What is Machine Learning?
Machine learning is the ability of an application to identify patterns in the data and predict future events by using these patterns. Every kind of data (for example, credit card details, customer details, merchandise details, etc.) will definitely have some sort of patterns in it. If we train the machine to use these patterns to give us some useful predictions, then that’s what you call machine learning and as you might have just thought, this is the future of technology. This is more or less becoming the way we are going to live our lives.
How machine learning works?
In machine learning, we give a set of data that contains certain patterns to a machine learning algorithm (a neural network or a decision tree, for example), which finds those patterns in the data. This algorithm then generates a model which then learns these patterns. This model can then recognize these patterns in a new set of data, if introduced to it. As shown in the below illustration, if your application supplies new data to this model, the model will process the data, recognize patterns and compare those patterns with the known patterns. This model will then return a probability of the desired output.
Why is machine learning drawing so much attention?

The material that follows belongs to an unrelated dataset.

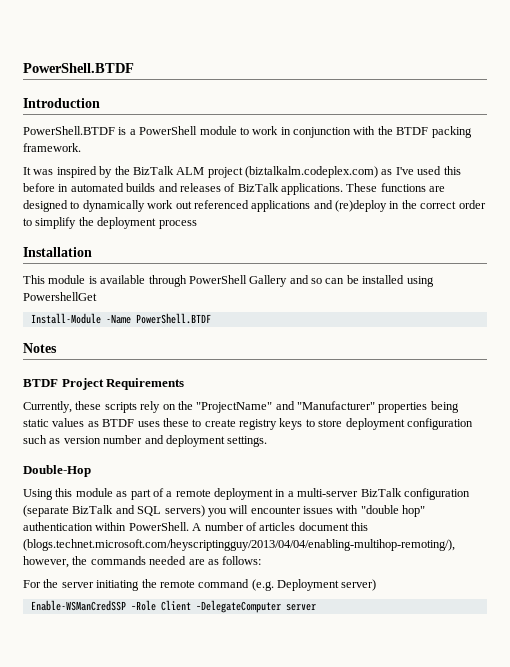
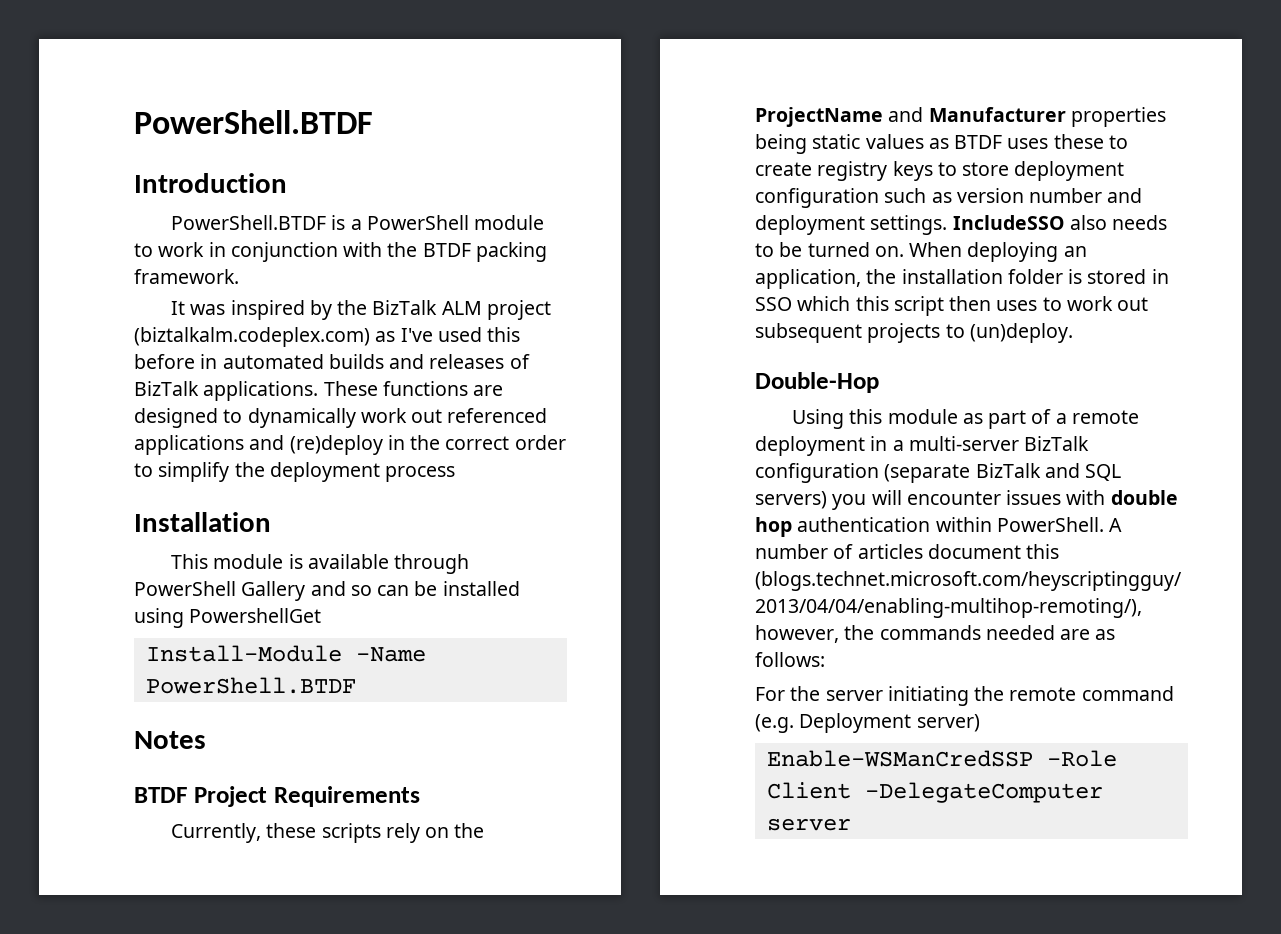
[196,401,375,413] "ProjectName" and "Manufacturer" -> [755,107,1066,127] ProjectName and Manufacturer
(268, 441) none -> [952,215,1168,230] [755,242,1087,262] [755,269,1169,289] [755,296,1149,316] [755,323,1073,343] IncludeSSO also needs to be turned on. When deploying an application, the installation folder is stored in SSO which this script then uses to work out subsequent projects to (un)deploy.
[360,505,426,517] "double hop" -> [1110,490,1178,505] [755,517,792,537] double hop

There are certain reasons why machine learning is so hot these days. The core attribute of machine learning is simply the amount of data available to supply. Now that we live in the world of IoT and Big Data analytics, we have this massive provision of huge data to supply to machine learning algorithm. The storing and processing of this data is also easier these days because of the developments in cloud computing. Also, today’s machine learning algorithms are more efficient and deliver greater accuracy in results.
Testers problems while dealing with machine learning testing
As a software professional, the main problems you will encounter while dealing with machine learning are:
- Understanding the questions being asked – Choosing the question is the first step while you develop your machine learning model. Let’s take the example of credit card payment. The system should predict whether the credit card payment is fraudulent or not. So here, the question is simple:- “How can I predict a credit card payment is fraudulent or not?” As a tester you should be well aware of what the machine is being asked to learn.
- Understanding the data supplied – If you have the questions ready, now the machine wants to listen and learn. How does the machine learn? You need the right data for each of these questions. So understanding and supplying this data to the machine is mighty important. If you provide wrong data, you will get wrong results.
- Understanding the measure of success – At the end of the day, the output from a ML model is only a prediction, not a definition. Since this output is only a probability, this may change every time. For example, an output is measured successfully 8 of 10 times, but do you think that’s the measure of success? What if the success rate is 6 out of 10? What about 9 out of 10? So you need to know upfront what output you need.
Testing a machine learning process
As a tester, you should know how machine learning works. The below sections detail how machine learning works and as a tester, how you can contribute to this process.
Know about the learning process
There are two types of learning process – Supervised learning and Unsupervised learning. In supervised learning, the desired output will be available in the training data itself. For example, credit card fraud – in this instance, whether the payment is fraudulent or not will be available in the historical data itself. Supervised learning is the most common learning process.
Verify the training data
Training data is the pre-processed data that’s sourced from the raw real-life data. Training data contains different columns of pre-processed data which are called feature values and a desired output, which is called target value (in case of supervised learning). Please see the below picture. As a tester you may need to test the correctness of this data such as whether there is any duplicate, whether inappropriate data is present, etc.
Train a model
A model is a piece of functionality which is actually responsible for predicting the results. Model creation is an iterative process. I.e., Candidate models will be generated from the learning algorithm after every data feed and the best model will be chosen as the final model. Choosing the best model is very important in the success of a machine learning system. A candidate model is created by choosing predictive data from the features available in the training data and supplying it to the learning algorithm. Only 75% of features are made available to the chosen algorithm. As a tester you should be aware of the selected feature sets, chosen algorithm and candidate model created.
Test the candidate models
We have seen how candidate models are generated. Now you need to test whether the candidate model created is good or bad. For that, we input the remaining 25% of the features from the training data to this candidate model. Now the model will generate the target value. Since you already know the target value (as the target value is already there in the training data), you can compare whether the generated result matches the target value. The below illustration shows this.
Retrain the models
In case the candidate model is not good at prediction, you can retrain the models using the below approaches.
- Try with different feature sets (For example, try features 1, 3 and 5 instead of features 2, 4 and 6)
- Try with more data in the current feature sets
- Try a different algorithm
- Finding predictive patterns is a bit of challenge. You need to make use of data scientists’ knowledge for this.
- Process is iterative: Choosing the best model is iterative and takes time to develop, so testing can be hugely time consuming.
- Failures are possible: Machine learning doesn’t always end in success, so you are never quite sure of the output value.
In the machine learning process, testers can virtually act as domain experts and data scientists. So you should know more about the domain and the data. Ultimately, you act as a trainer for a machine that can predict the future!